If you want to define your own errors classes, I've had no complaints when
using the following module: es6-error [0]. It lets you define new error
classes which extend Error without any problems.

If you don't wanna pull in a module, the following StarOverflow answer [1]
shows how to define a custom error that works everywhere.

[0]
[https://www.npmjs.com/package/es6-error](https://www.npmjs.com/package/es6-error)

[1]
[http://stackoverflow.com/a/35881508/1505117](http://stackoverflow.com/a/35881508/1505117)

------
couchand
The article describes the use of captureStackTrace to grab a stack trace
terminating at a given function. Based on the introduction, which several
times alludes to "manipulating stack traces", I was hoping for more than a
single, simple way to limit the stack frames, like maybe adjusting
asynchronous calls into a synchronous-looking stack.

The only advantage to this technique over a simple try-catch-throw-new-error
pattern is excluding the current stack frame, which would be confusing in most
code and only useful really in a few cases like an assertion library.
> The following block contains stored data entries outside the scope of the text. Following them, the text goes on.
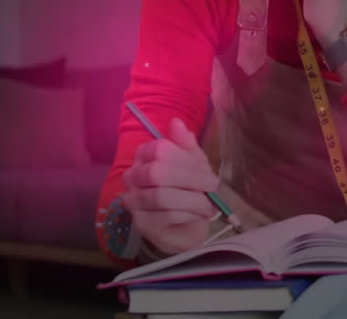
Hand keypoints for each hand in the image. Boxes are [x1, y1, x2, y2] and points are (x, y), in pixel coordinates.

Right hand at [122, 117, 218, 255]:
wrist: (189, 224)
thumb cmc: (190, 188)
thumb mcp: (194, 163)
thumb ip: (186, 144)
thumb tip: (176, 122)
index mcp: (145, 155)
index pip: (159, 149)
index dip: (185, 159)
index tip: (207, 169)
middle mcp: (133, 177)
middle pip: (156, 172)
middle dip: (190, 179)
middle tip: (213, 185)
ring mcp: (134, 201)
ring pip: (160, 196)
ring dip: (192, 199)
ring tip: (210, 204)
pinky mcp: (141, 224)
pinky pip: (165, 216)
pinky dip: (189, 214)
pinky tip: (200, 214)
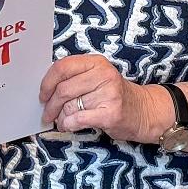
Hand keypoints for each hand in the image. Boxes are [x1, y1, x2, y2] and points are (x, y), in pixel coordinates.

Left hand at [39, 54, 166, 144]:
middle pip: (63, 89)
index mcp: (97, 62)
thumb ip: (75, 78)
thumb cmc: (115, 96)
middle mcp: (104, 75)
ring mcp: (109, 94)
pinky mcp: (110, 113)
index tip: (42, 95)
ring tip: (62, 120)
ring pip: (69, 107)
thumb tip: (46, 91)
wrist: (144, 111)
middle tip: (47, 114)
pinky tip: (69, 125)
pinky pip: (78, 119)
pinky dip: (68, 124)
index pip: (62, 67)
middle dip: (50, 105)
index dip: (47, 83)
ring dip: (60, 117)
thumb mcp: (98, 78)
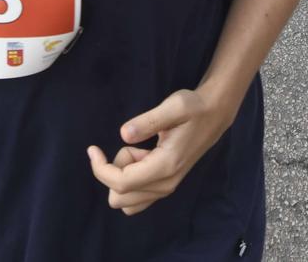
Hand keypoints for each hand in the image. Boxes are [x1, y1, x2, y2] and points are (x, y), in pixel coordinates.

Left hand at [87, 85, 237, 215]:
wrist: (214, 115)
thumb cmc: (193, 108)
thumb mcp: (174, 106)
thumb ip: (148, 121)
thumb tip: (123, 134)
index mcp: (165, 166)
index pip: (121, 183)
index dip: (100, 169)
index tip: (93, 149)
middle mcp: (166, 185)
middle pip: (119, 197)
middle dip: (114, 171)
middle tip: (131, 145)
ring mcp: (167, 188)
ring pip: (126, 201)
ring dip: (123, 177)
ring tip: (140, 150)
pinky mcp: (165, 186)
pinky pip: (136, 198)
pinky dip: (131, 181)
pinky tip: (143, 157)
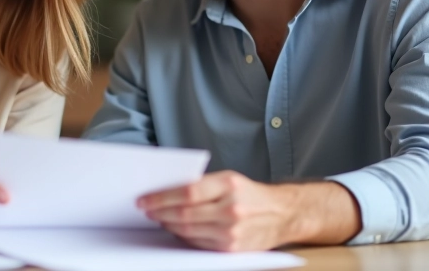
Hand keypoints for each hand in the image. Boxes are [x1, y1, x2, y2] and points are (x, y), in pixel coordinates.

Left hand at [137, 171, 298, 251]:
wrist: (283, 214)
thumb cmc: (252, 194)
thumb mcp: (229, 179)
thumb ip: (202, 184)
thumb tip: (168, 192)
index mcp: (229, 185)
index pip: (187, 192)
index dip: (161, 197)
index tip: (145, 200)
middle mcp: (231, 209)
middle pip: (185, 214)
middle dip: (160, 212)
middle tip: (146, 210)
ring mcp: (232, 231)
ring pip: (189, 230)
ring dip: (168, 225)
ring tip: (158, 218)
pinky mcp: (232, 248)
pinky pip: (199, 244)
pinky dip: (183, 237)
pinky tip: (176, 229)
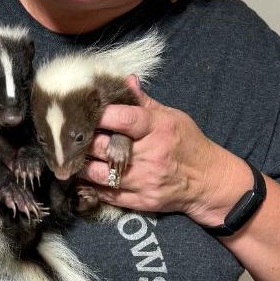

Even
there, it would probably be nice to see the function you called on the top of
the stack, since there's no throw in your own code.

It's probably worth mentioning that this is probably less performant than your
standard new Error call, since the stack trace won't be expanded there until
and unless you actually reference it.

------
c0achmcguirk
The page seems to have been slashdotted....or HackerNewsed. Google cache is
here [0].

[0]
[http://webcache.googleusercontent.com/search?q=cache:vM3Pd-w...](http://webcache.googleusercontent.com/search?q=cache:vM3Pd-
w-d_MJ:lucasfcosta.com/2017/02/17/JavaScript-Errors-and-Stack-
Traces.html+&cd=1&hl=en&ct=clnk&gl=us)